Parmi d’autres, ces facteurs augmentent le coût initial et à long terme de l’aménagement de collectivités. Comme je l’ai mentionné, l’aménagement de terrains peut être une entreprise risquée. Le régime fiscal des promoteurs immobiliers est un fardeau également. La plupart des frais professionnels peuvent être déduits l’année de la dépense, mais les coûts d’aménagement des terrains ne peuvent l’être que l’année de la vente du lot considéré. Par conséquent, quelle que soit l’envergure du projet, un promoteur prudent voudra maximiser les profits, réduire au minimum les risques et garder le contrôle de la trésorerie. Autrement dit, il doit déterminer et aménager le meilleur projet pour le marché local tout en se soumettant au processus local d’urbanisme. Ce sont là certains des facteurs qui rendent difficile la recherche de financement pour des projets.

Ensuite, des plans détaillés d’ingénierie pour les infrastructures et la préparation des lots sont réalisés et les coûts sont réévalués. À supposer que l’étude de marché montre que le projet est toujours viable, le moment est venu de s’adresser aux prêteurs. Pour que les banques et les établissements de prêt manifestent de l’intérêt pour des prêts d’aménagement foncier, il faut que le propriétaire ou le promoteur ait investi une somme considérable dans le projet et qu’il existe une solide stratégie de sortie fondée sur des accords de prévente irrévocables.

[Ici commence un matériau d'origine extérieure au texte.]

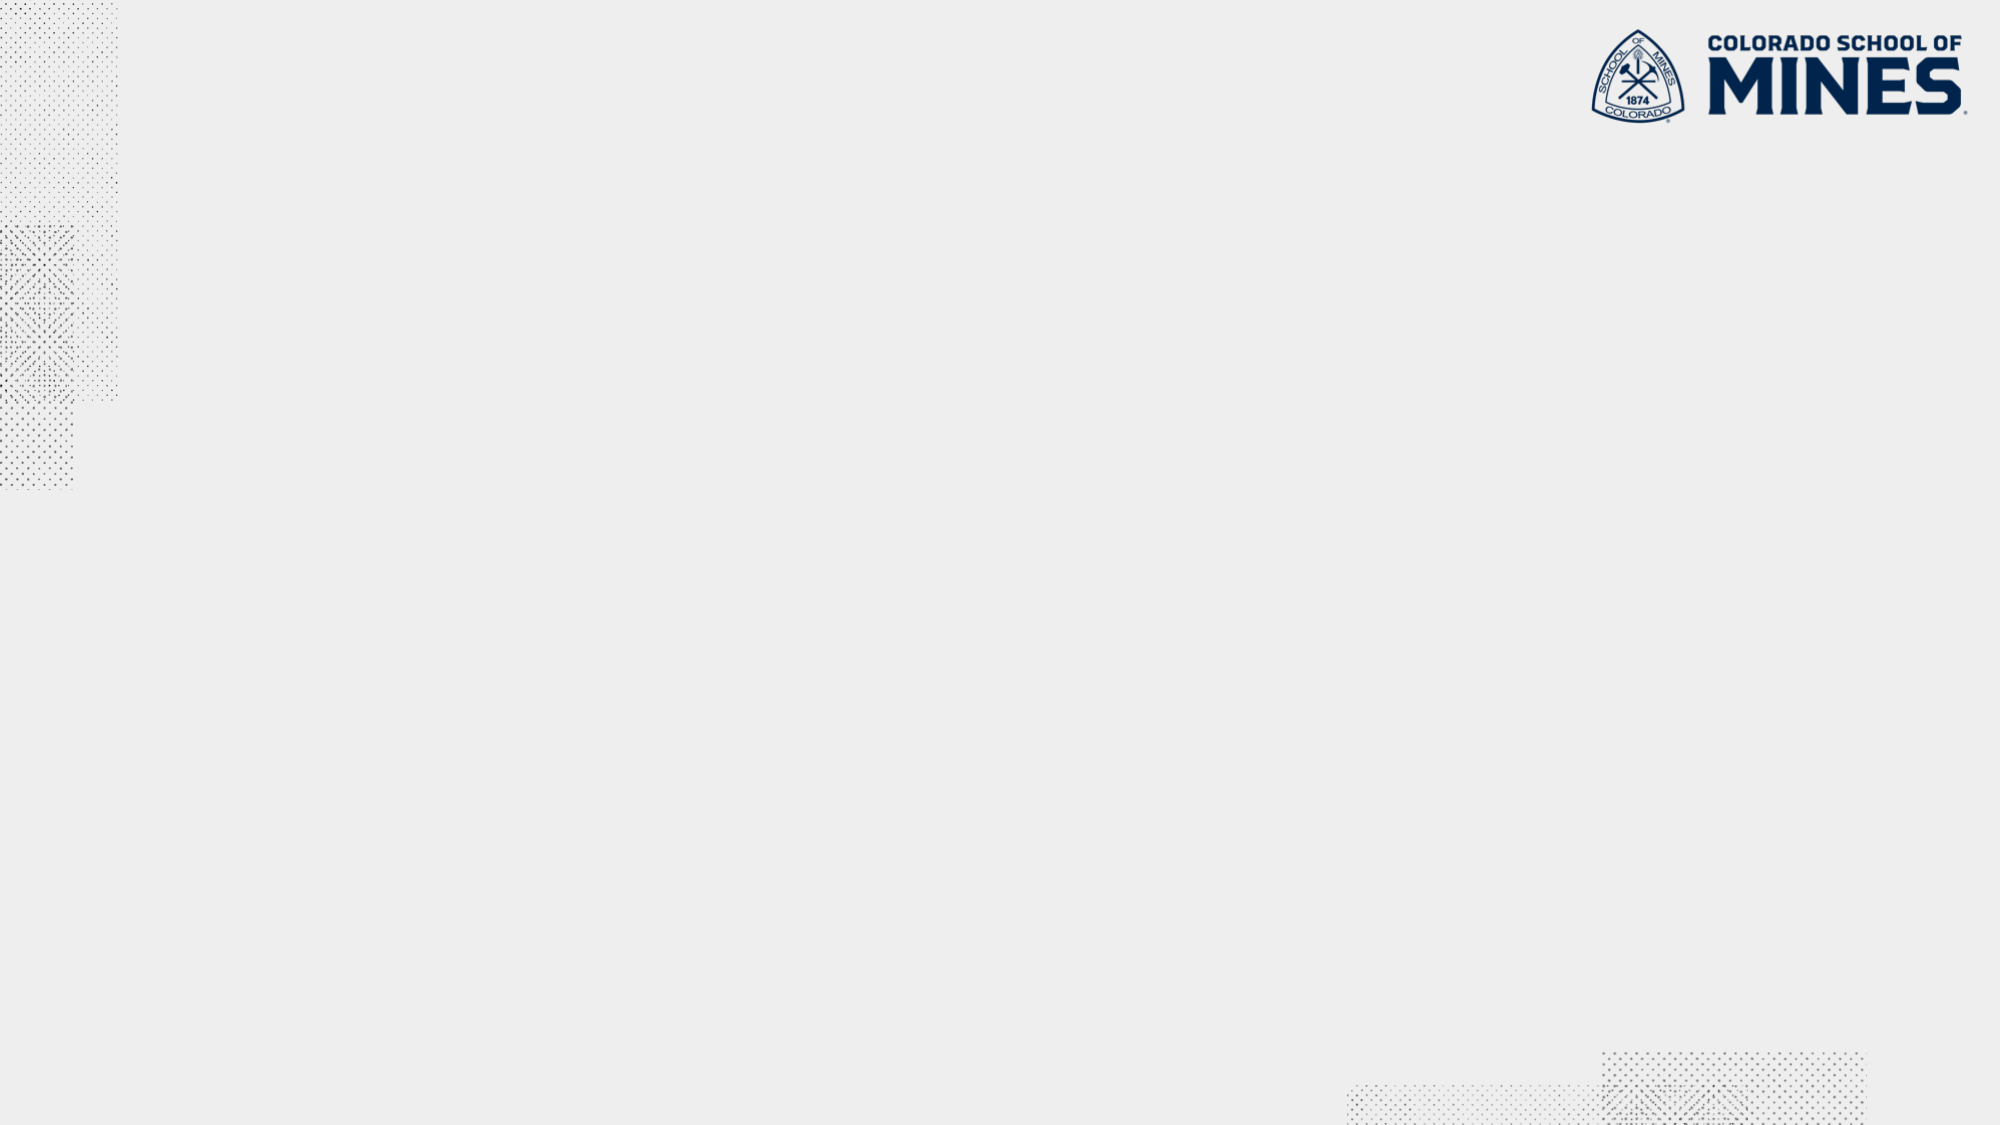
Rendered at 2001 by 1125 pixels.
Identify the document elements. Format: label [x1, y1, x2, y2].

picture [0, 0, 118, 490]
picture [1348, 1086, 1602, 1125]
picture [1560, 0, 2000, 156]
picture [1603, 1053, 1866, 1125]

Dans bien des cas, de bons projets d’aménagement ne répondent pas tout à fait aux exigences d’un établissement de prêt. Le financement de l’aménagement foncier nécessite souvent des prêts hypothécaires privés. Ceci prend en général la forme de taux d’intérêt nettement plus élevés et d’apports en capitaux propres qui viennent s’ajouter aux défis à relever par le promoteur. Le crédit privé est parfois préféré, car il est probable que les prêteurs privés intéressés par le financement de l’aménagement foncier ou préparés à assurer un tel financement se sentent à l’aise tant avec le projet qu’avec le marché et la dynamique réglementaire dans laquelle les maîtres d’ouvrage doivent encore s’engager.

Une fois que le financement est établi, le promoteur immobilier peut passer à la construction des équipements techniques et de services publics, des routes et des infrastructures connexes. Beaucoup de promoteurs trouvent que cette phase est la plus facile et la plus prévisible de l’aménagement, puisque la plupart des incertitudes sont levées et qu’il s’agit maintenant de faire effectuer les travaux.

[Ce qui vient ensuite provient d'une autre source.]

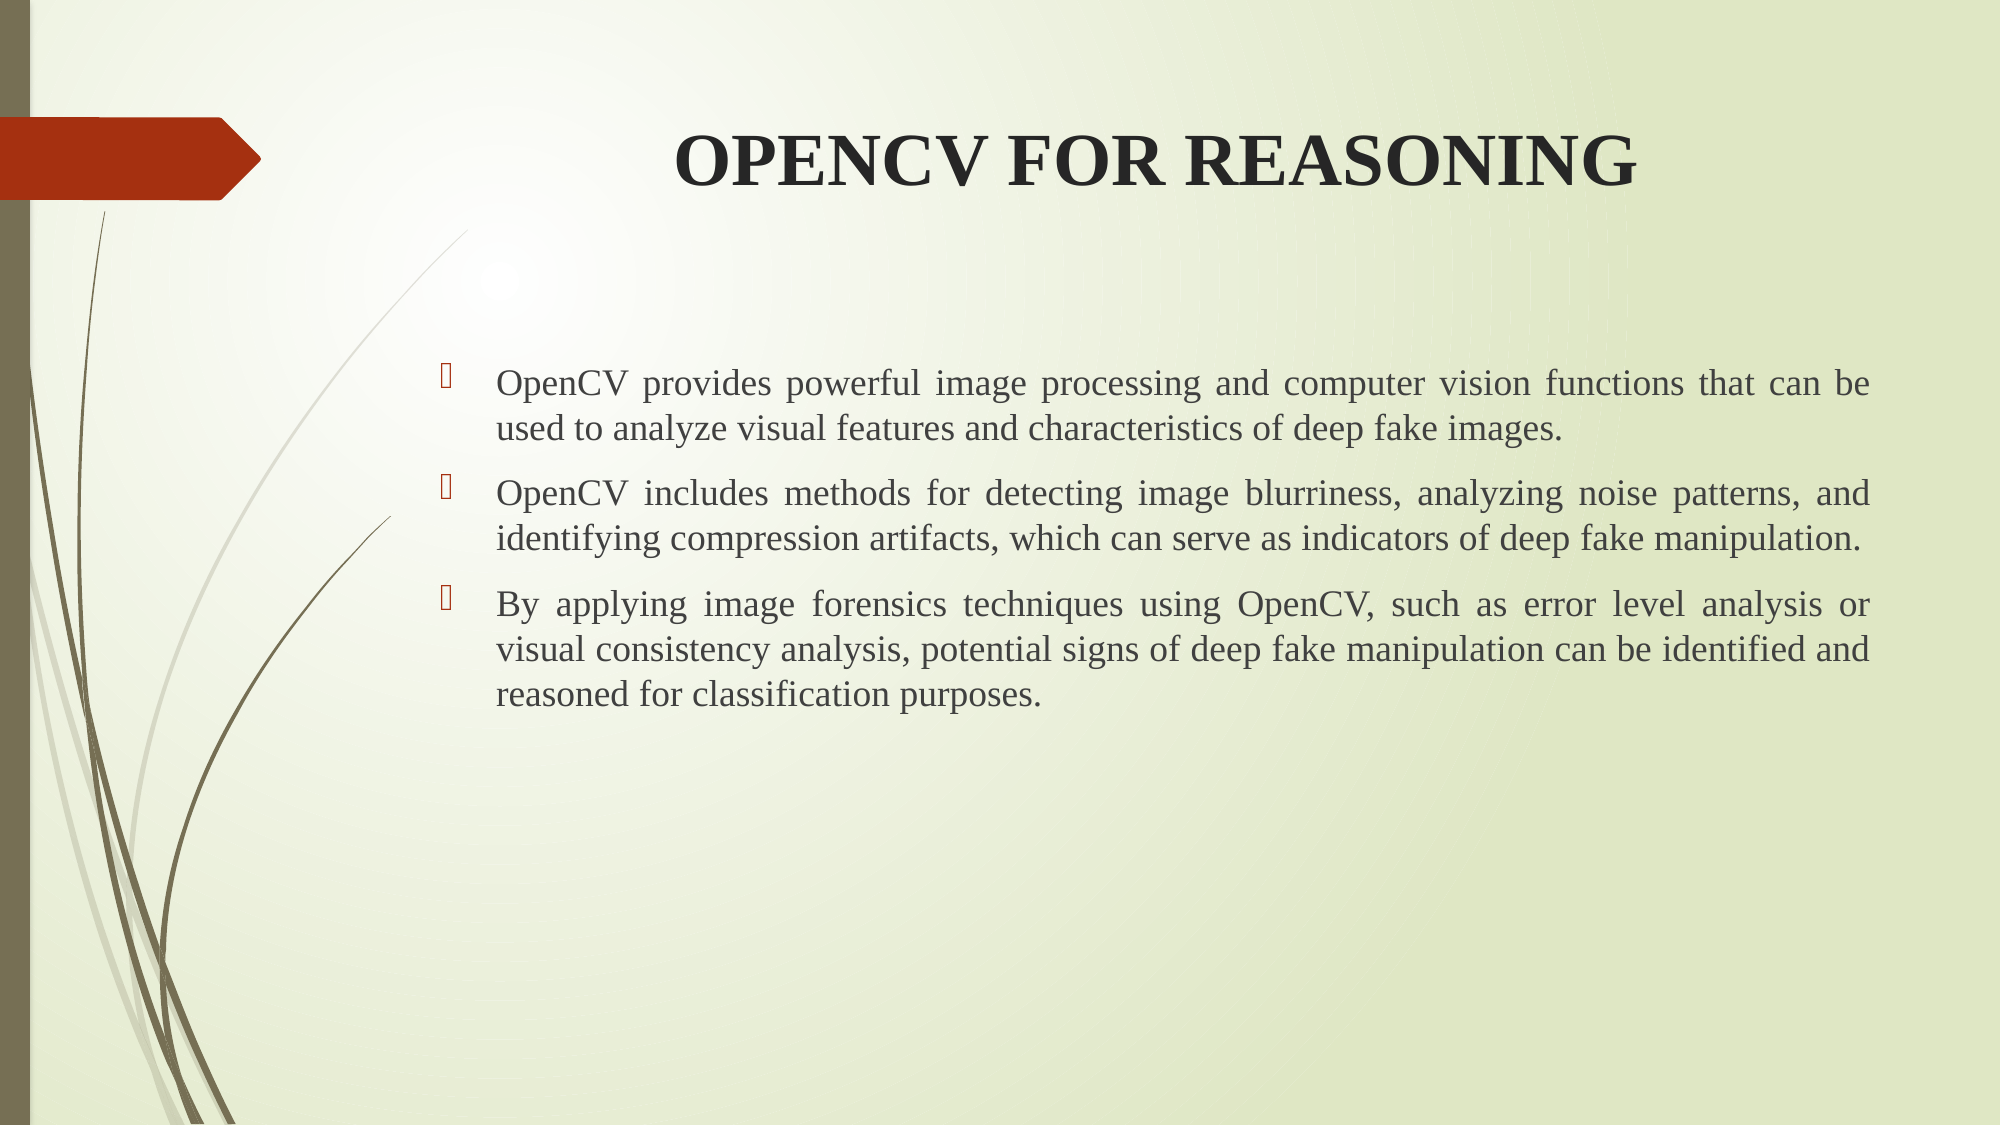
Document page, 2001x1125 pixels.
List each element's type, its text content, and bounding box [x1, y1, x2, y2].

Certaines des démarches d’usage comme la recherche de cautionnement, l’assurance responsabilité civile et la conclusion d’un accord entre le promoteur et une municipalité sont terminées. Au quasi-achèvement des travaux, toutes les infrastructures (équipements techniques et collectifs, routes, etc.) financées par le promoteur sont transférées gratuitement à la municipalité.

Enfin! .... Le promoteur peut vendre les lots pour lesquels un permis de construction a été établi. Si la conjoncture a changé pour un mieux, le projet réussi voit le jour. Un ralentissement du marché peut être désastreux.

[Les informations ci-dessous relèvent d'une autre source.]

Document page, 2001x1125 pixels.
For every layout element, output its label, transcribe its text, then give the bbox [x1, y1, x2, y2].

Ai-je mentionné que l’aménagement foncier est souvent l’entreprise la plus risquée dans l’aménagement d’un quartier?

En ma qualité de président de l’Association canadienne des constructeurs d’habitations – Nouveau-Brunswick, j’ai le privilège de représenter les membres qui aspirent à l’excellence dans la construction résidentielle et qui exercent des activités d’aménagement foncier respectueuses de l’environnement en bâtissant des collectivités pour vous, nos clients, les propriétaires.